ROME, 5 June 2002 -- Commenting on the contribution of non-governmental organisations and organisations of civil society to the preparations for the World Food Summit: five years later, which will convene in Rome from 10 to 13 June, the Director-General Jacques Diouf of the UN Food and Agriculture Organization (FAO) said that "FAO is delighted to be able to count on the cooperation of the NGOs/CSOs* during the Summit and subsequently to combat hunger and place agriculture at the service of humanity".

Dr Diouf has emphasised that FAO will give careful consideration to any new proposals which the NGOs/CSOs might offer against the background of "increasingly more concrete and fruitful collaboration" with FAO, adding that, "the Summit: five years later will come to nothing without the follow-up, which cannot be implemented if we do not know each other."

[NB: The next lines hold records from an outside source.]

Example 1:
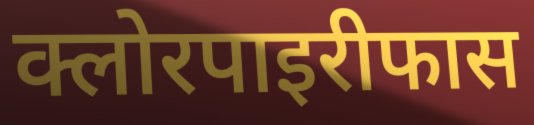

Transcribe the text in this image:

क्लोरपाइरीफास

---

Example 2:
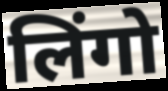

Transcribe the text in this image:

लिंगो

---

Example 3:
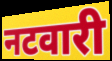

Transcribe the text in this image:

नटवारी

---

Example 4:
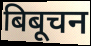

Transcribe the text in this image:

बिबूचन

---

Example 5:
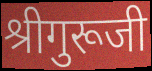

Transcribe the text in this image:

श्रीगुरूजीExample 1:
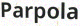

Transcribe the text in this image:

Parpola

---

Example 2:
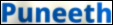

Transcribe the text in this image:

Puneeth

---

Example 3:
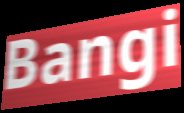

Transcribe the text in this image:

Bangi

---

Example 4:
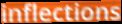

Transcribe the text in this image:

inflections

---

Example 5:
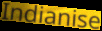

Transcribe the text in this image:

IndianiseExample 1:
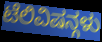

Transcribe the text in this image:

ಟೆಲಿವಿಷನ್ಗಳು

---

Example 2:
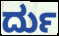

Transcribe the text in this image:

ರ್ದು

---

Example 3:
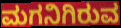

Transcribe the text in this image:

ಮಗನಿಗಿರುವ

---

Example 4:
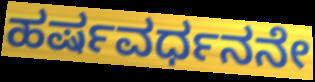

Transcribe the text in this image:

ಹರ್ಷವರ್ಧನನೇ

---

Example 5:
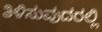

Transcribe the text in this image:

ತಿಳಿಸುವುದರಲ್ಲಿ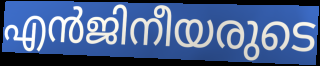
എൻജിനീയരുടെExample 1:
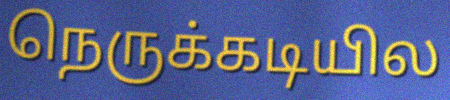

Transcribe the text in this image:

நெருக்கடியில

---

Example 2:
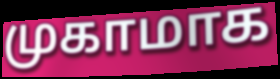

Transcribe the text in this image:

முகாமாக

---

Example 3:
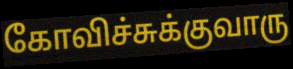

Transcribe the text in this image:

கோவிச்சுக்குவாரு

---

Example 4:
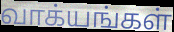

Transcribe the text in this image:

வாக்யங்கள்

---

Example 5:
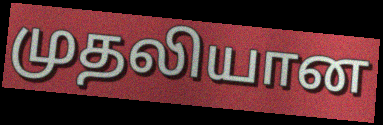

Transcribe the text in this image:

முதலியான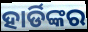
ହାର୍ଡିଙ୍କରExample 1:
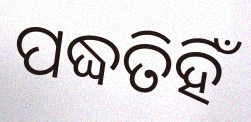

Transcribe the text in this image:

ପଦ୍ଧତିହିଁ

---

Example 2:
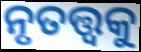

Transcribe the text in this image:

ନୃତତ୍ତ୍ଵକୁ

Parallel to the FAO Summit, the NGOs/CSOs will hold a Forum addressing food sovereignty and the right to food. In this connection, Dr. Diouf said that the declaration that the Forum will submit to the Summit will enable all the stakeholders' points of view to be understood "in their rich variety, diversity and determined commitment to combating hunger".

The FAO Director-General emphasized the vital need for everyone to participate and marshal their efforts, and noted the "broad convergence" that existed between the concerns of the NGOs/CSOs and the main thrusts of the FAO Strategic Framework for Action between now and 2015. He said that since the 1996 World Food Summit, FAO had been involved in pursuing a series of initiatives to entrench the right to adequate food, particularly in the representations it has made to the Office of the High Commissioner for Human Rights.

Dr Diouf said that FAO had been very closely monitoring work on the Code of Conduct on the Right to Adequate Food which had been adopted by eight hundred NGOs. Two years ago FAO had set up a group of distinguished experts on Ethics in Food and Agriculture, and had embarked on a series of publications dealing with ethical issues relating to food and agriculture.

Describing the NGOs as the "conscience of humanity," Dr Diouf paid a stirring tribute to their contribution and support during the negotiations leading up to the adoption of the International Treaty on Plant Genetic Resources for Food and Agriculture in November 2001. The Director-General stressed the importance of this treaty as an international instrument committing the concerned states to recognizing farmers' rights.

"It is essential for the idea to become firmly established that hunger - this extreme dimension of poverty - must be attacked immediately, for it is the negation of a fundamental human right, in that it hampers all progress towards improving the plight of those who are suffering from it, and because it is absurd in a world that now has the means of doing away with it," he concluded.